GIVEN PASSAGE:

Prieto, Dimitriadis, and Villagrá-Sobrin introduce the notion of “atomic patterns” and use it to propose a representation for LDs (especially collaborative LDs using multiple Information Communications Technology (ICT) tools), which tries to depict how the activities are actually enacted by the teacher in the classroom. Fleshing out an applied perspective, Burgos illustrates some of the practical challenges of implementing IMS-LD, providing evidence from several learning scenarios and a case study. The challenges to adoption of IMS-LD serve to illustrate both the importance and the difficulty of providing a unified foundation on which to support learning designers and practitioners. Examining how this and other kinds of TEL innovation work can impact on everyday teachers, McKinney takes a look at the broader picture by highlighting how the gaps between theory and practice can be bridged. Both fine-grained issues in classrooms and more systemic issues must be addressed. She outlines significant methodological considerations that should be considered by designers and researchers in this context. Cook further explores some considerations researchers must be sensitive to, by showing how research can be scaled up for large techno-pedagogical designs. Two projects illustrate the attendant challenges. They shed light on means of grappling with the difficult problems of building systems for larger audiences of learners in mobile and informal learning contexts – a key area of theoretical development that is just beginning to see significant attention. New frameworks will have to be developed to support work in this area. Persico and Pozzi call for just this kind of research, framework development. They conclude this thematic strand with an analysis that provides a multi-dimensional framework drawing together a number of approaches and tools for design of learning. Their analysis of four key areas of research in LD, namely, representation, abstraction, pedagogic approach and types of end users identifies essential areas for further investigation. This conclusion to the thematic strand on Theories and Frameworks shines a light on the potential areas for fruitful continued research and development and provides an epistemological capstone to the thematic strand on Methods and Tools.

WRITTEN REQUEST 1:
Answer these questions about the passage on learning design research, one line each.
(a) What notion do Prieto, Dimitriadis, and Villagrá-Sobrin introduce?
(b) What does Burgos illustrate about implementing IMS-LD?
(c) Which four key areas of research in LD do Persico and Pozzi analyze?

GIVEN RECORDS:
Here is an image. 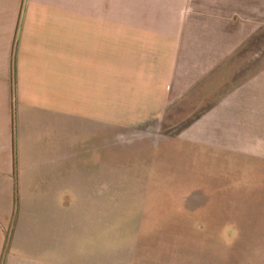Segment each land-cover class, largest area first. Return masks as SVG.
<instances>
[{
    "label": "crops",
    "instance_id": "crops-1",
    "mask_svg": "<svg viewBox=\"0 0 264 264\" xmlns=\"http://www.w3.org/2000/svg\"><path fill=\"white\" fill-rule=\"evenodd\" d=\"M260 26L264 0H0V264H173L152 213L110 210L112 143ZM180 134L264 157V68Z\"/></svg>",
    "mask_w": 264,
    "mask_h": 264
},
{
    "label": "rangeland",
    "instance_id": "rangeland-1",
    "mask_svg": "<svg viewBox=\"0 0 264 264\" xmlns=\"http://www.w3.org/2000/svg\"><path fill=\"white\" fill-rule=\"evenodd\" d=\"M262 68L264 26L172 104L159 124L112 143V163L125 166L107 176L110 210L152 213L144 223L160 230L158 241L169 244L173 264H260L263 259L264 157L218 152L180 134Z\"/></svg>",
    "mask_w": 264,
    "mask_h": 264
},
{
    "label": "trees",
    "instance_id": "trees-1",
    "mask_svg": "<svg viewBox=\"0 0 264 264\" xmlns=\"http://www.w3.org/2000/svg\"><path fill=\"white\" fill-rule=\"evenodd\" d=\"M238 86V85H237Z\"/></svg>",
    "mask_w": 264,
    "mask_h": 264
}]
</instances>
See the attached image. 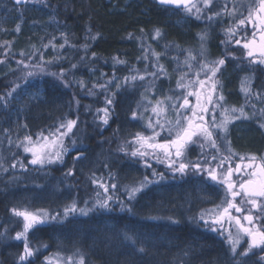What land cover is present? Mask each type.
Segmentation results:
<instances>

WRITTEN REQUEST 2: Count how many lines of the entries contain the string "xmlns" with case taken into account, and reply with the number alone.

EXERCISE RESULT 1:
(a) The notion of "atomic patterns."
(b) Some of the practical challenges of implementing IMS-LD.
(c) Representation, abstraction, pedagogic approach and types of end users.

EXERCISE RESULT 2: 3